Is there anything we can do to reclaim the world of music from the hands of a few profit-obsessed tech entrepreneurs? The Grammy Award-winning artist James Blake thinks he has a solution in Vault, a subscription service he launched this week after a series of viral tweets about the poor state of streaming royalty payments. Vault is a direct artist-to-fan platform. Listeners pay $5 a month to have access to an artist’s “vault”, a database of unreleased material. The idea is that the set-up incentivises artists to make the music they want to make, rather than relying on their label to green-light songs according to their potential for virality.
It’s a noble idea from a prominent artist clearly bereft at the state of the industry. But it is not without its critics, some of whom have suggested the platform is no different to Patreon, the subscription service that was founded in 2013. Clearly, Vault is no real threat to Spotify – the brilliance of Ek’s platform is that it holds almost all the music you could ever want to listen to – and so Blake’s initiative will just serve as an add-on for obsessive fans who are willing to pay that bit more for otherwise unreleased deep cuts. But how many Vault supporters would an artist need for it to be financially worthwhile? Is it only acts who already have significant followings, such as Blake, who will ever see a proper return from it? (In which case, is it any better than Spotify anyway?) And why doesn’t Blake first try listing his music on Bandcamp, the popular online marketplace that has been praised for its financial model, one that sees artists taking home approximately 82 per cent of each sale?

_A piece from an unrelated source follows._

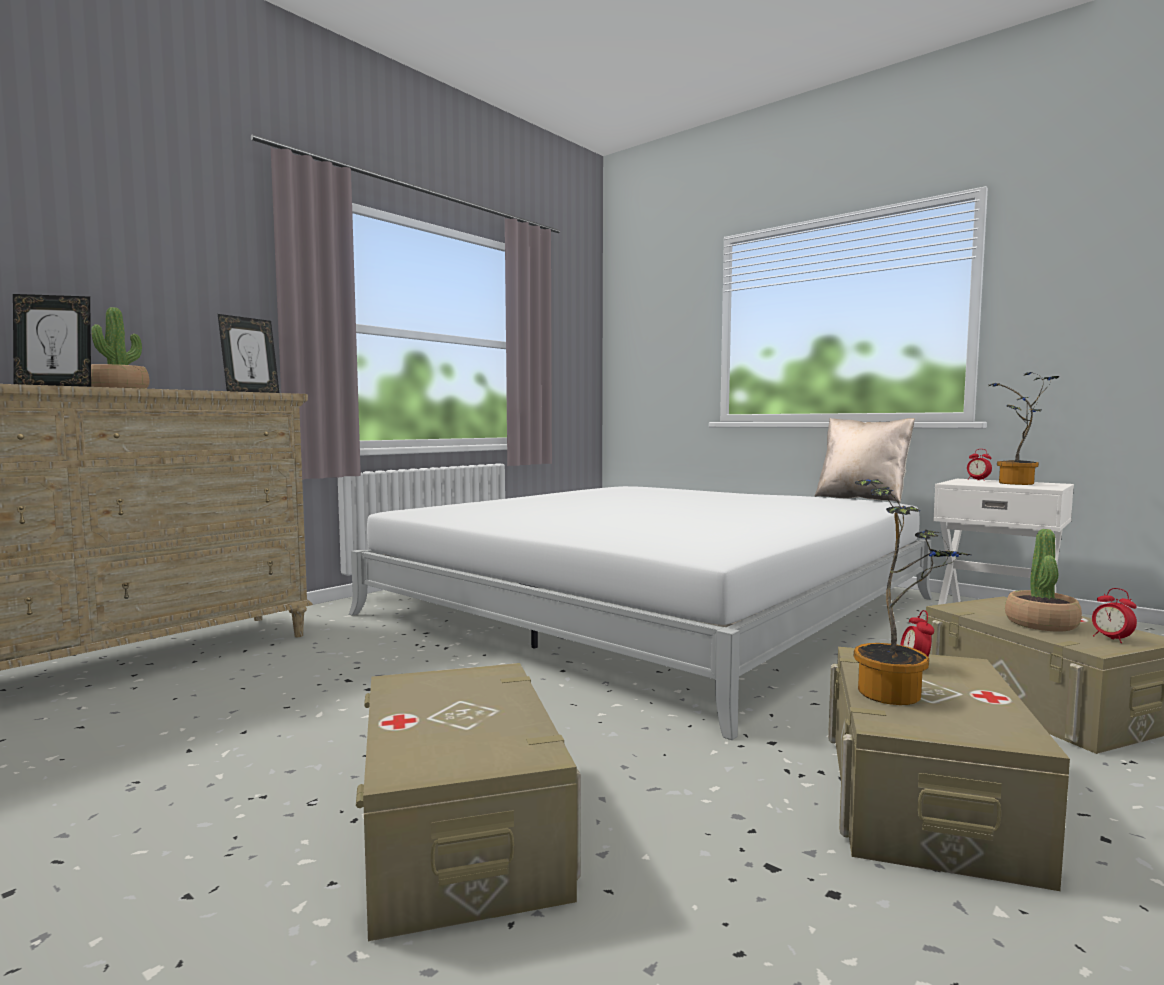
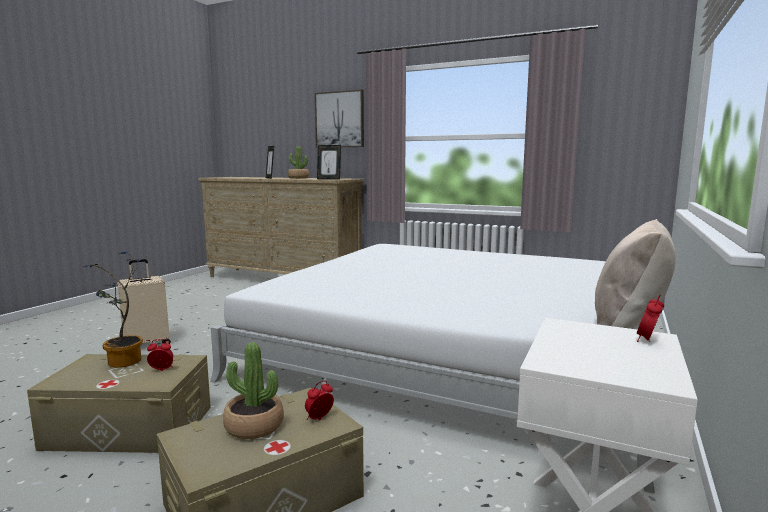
camera: 75 degrees right, 5 degrees up
beige storage box [356,663,581,941] -> beige suitcase [117,260,171,344]
potted plant [988,372,1059,485] -> none
alarm clock [1092,588,1137,643] -> alarm clock moved to [305,381,334,420]
none -> picture [314,89,364,148]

I’m not feeling optimistic. Spotify has devalued music like Amazon Prime has devalued human labour. When I tell people that I buy CDs – my attempt to more directly financially support the artists I love – most seem genuinely confused as to why I bother. The world-famous artists who boycotted streaming and then pivoted back prove their point. The problem is not just that Spotify doesn’t pay artists fairly, but that it has totally recalibrated how we perceive the value of music at all. I fear there’s no way back.